_Instructions to follow_:
Pictures stay out of the copy. Retype exactly, and only, the lines from the one containing "hfov_deg: 102.1" through the end of the listing below.

_Data to examine_:
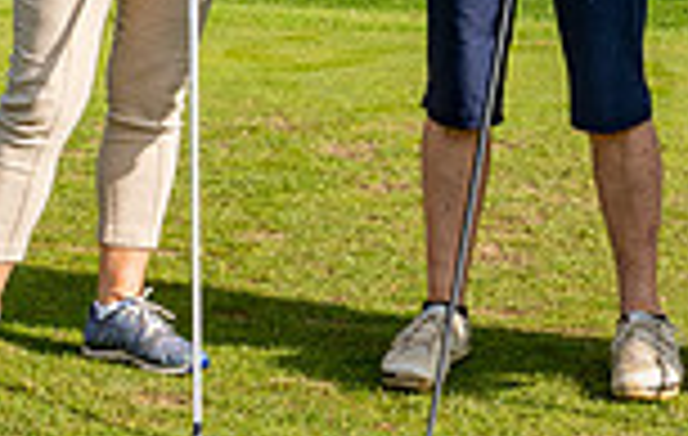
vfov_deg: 7.8
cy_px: -151
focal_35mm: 167
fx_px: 3144
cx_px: 591
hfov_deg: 12.4
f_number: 8
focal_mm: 24
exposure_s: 1/100
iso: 140
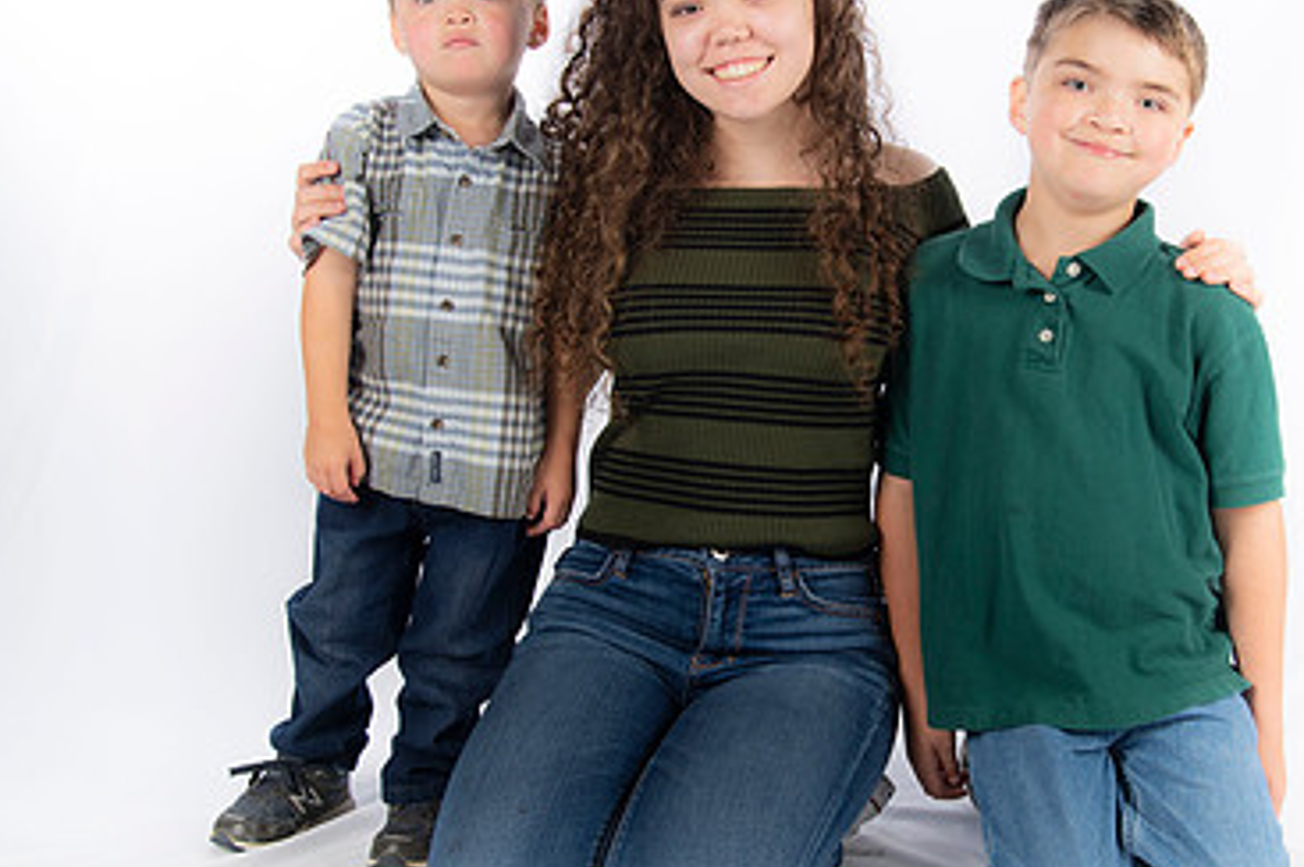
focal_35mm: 60
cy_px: 430
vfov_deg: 22.6
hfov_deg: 33.2
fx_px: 2171
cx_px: 839
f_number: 5.6
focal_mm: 38
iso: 100
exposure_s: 1/200
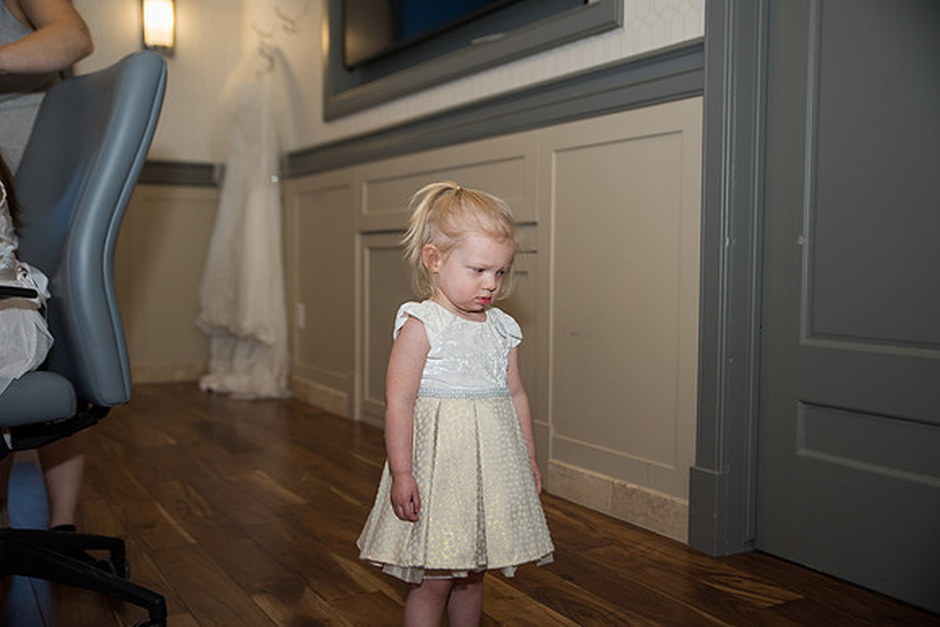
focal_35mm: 36
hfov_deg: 53.1
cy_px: 314
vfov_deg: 36.9
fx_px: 940
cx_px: 470
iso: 400
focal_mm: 36
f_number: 2.8
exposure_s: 1/100
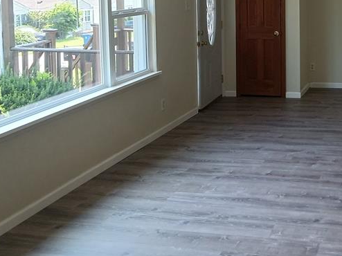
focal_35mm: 56
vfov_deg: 25.1
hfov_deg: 33.1
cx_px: 289
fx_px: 553
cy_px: 15
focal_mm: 4
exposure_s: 1/60
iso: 100
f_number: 1.8
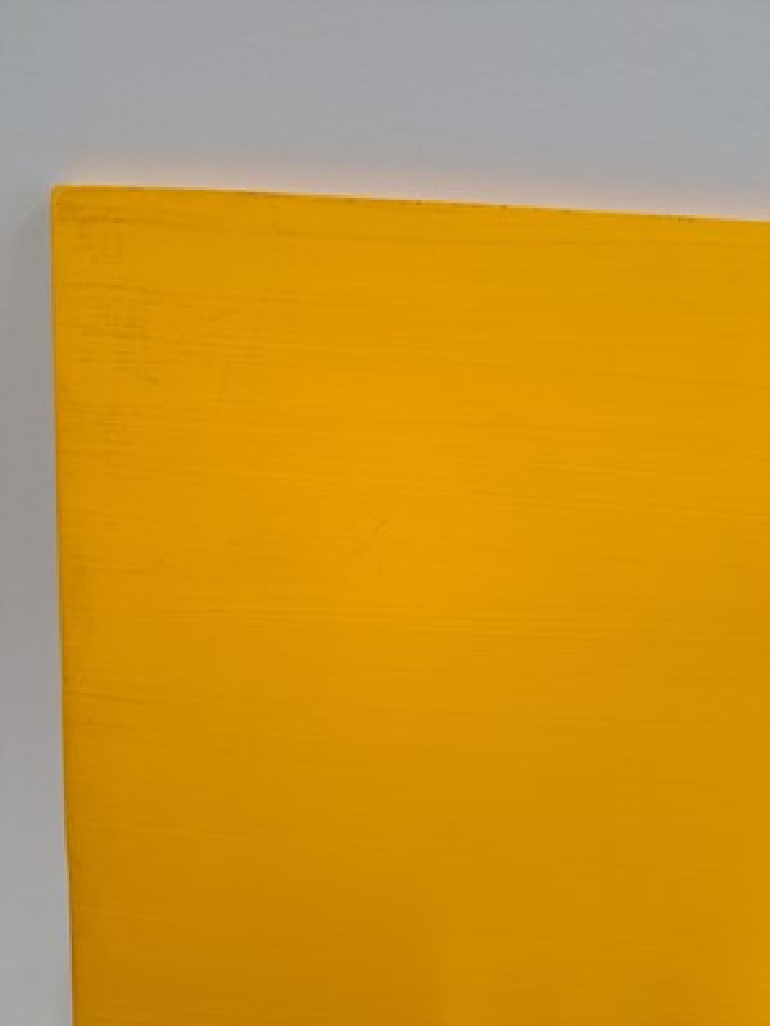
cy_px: 513
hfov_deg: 56.8
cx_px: 385
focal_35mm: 24
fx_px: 712
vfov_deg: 71.6
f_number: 1.8
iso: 100
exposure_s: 1/50
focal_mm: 5.23
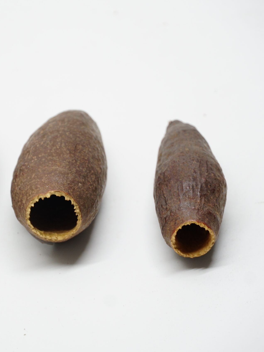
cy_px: 176
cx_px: 70
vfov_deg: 8.7
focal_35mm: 228
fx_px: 2315
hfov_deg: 6.5
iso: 500
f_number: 5.6
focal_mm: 105
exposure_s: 1/125
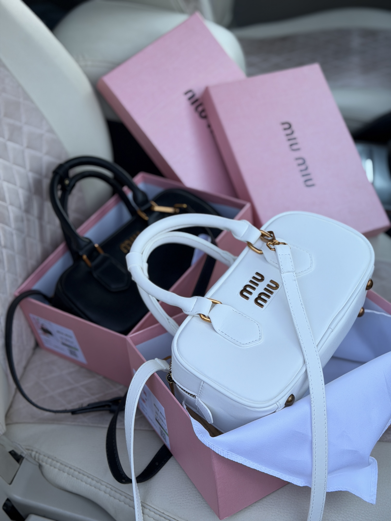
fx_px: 723
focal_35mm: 48
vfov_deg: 39.7
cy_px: 260
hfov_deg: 30.3
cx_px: 196
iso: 64
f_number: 1.78
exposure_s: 1/733
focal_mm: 6.76
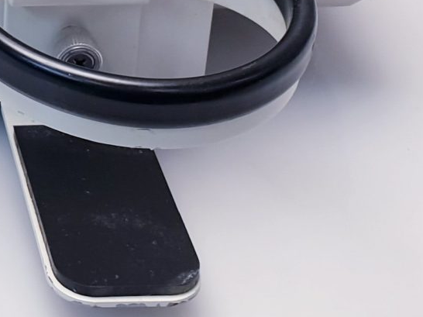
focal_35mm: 122
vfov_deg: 10.9
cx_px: -332
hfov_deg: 14.3
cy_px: -358
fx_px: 1490
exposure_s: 1/50
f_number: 2.4
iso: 80
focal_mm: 4.3
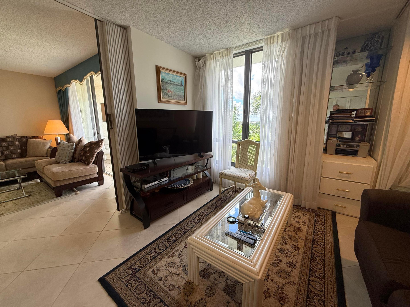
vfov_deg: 85.7
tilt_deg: -9.8
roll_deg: +0.0
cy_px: 154
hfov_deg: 102.1
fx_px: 166
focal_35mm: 14
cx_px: 205
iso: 100
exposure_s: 1/120
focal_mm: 2.22
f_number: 2.2
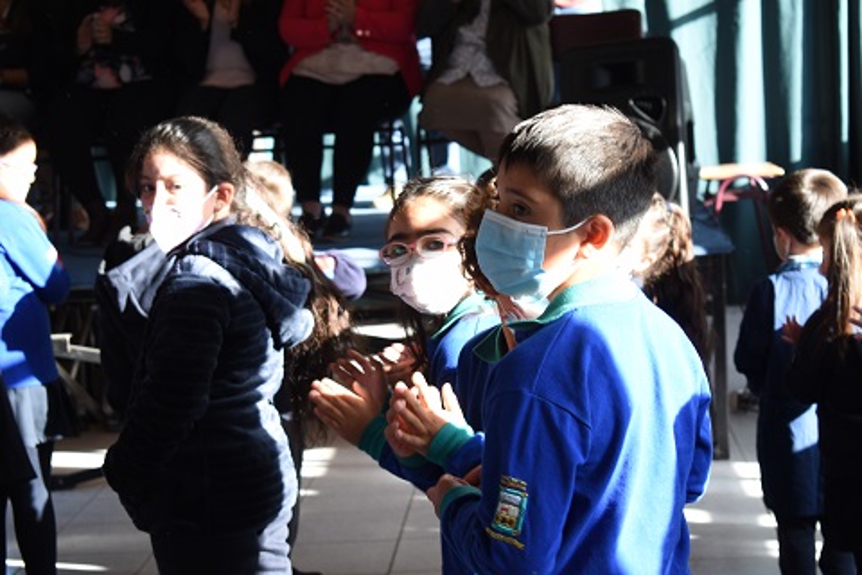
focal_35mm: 82
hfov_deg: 24.6
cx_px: 431
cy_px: 288
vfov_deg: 16.6
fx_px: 1975
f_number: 5.6
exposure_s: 1/60
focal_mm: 55
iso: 200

_Exercise answer_:
hfov_deg: 102.1
fx_px: 166
focal_35mm: 14
cx_px: 205
iso: 100
exposure_s: 1/120
focal_mm: 2.22
f_number: 2.2
focal_35mm: 82
hfov_deg: 24.6
cx_px: 431
cy_px: 288
vfov_deg: 16.6
fx_px: 1975
f_number: 5.6
exposure_s: 1/60
focal_mm: 55
iso: 200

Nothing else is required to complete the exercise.